## DIRECTION
Please copy out the lines of the records exactly, beginning with the line containing "(Friday): start time?" and continuing through the end of the records.

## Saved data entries
════════

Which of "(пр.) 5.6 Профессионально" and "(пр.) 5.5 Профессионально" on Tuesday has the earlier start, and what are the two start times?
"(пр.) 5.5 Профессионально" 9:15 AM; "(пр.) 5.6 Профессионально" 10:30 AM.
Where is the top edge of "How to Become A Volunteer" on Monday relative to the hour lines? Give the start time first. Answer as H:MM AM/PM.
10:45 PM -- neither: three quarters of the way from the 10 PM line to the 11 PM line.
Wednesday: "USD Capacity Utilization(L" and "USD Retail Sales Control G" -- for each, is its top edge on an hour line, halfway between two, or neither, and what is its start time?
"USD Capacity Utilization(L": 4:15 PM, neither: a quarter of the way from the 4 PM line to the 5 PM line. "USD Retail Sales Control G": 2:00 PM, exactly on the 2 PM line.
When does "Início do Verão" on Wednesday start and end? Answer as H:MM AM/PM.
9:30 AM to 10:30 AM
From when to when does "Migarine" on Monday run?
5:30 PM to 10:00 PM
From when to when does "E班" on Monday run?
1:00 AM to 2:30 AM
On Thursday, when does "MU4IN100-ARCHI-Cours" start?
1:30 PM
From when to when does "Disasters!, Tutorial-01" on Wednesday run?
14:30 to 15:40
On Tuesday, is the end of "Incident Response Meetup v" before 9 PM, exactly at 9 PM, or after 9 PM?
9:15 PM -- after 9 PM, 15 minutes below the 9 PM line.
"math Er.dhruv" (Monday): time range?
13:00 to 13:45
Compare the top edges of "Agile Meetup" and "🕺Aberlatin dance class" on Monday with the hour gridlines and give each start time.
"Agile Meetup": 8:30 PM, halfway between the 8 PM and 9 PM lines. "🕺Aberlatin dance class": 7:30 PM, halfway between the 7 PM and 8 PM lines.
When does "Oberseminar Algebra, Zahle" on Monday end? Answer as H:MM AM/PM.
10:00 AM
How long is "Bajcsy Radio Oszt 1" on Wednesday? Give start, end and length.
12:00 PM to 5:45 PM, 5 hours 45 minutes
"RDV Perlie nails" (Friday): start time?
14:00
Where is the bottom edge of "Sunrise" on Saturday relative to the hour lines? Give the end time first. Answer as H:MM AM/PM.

════════

## SOLUTION TO THE PROBLEM
"RDV Perlie nails" (Friday): start time?
14:00
Where is the bottom edge of "Sunrise" on Saturday relative to the hour lines? Give the end time first. Answer as H:MM AM/PM.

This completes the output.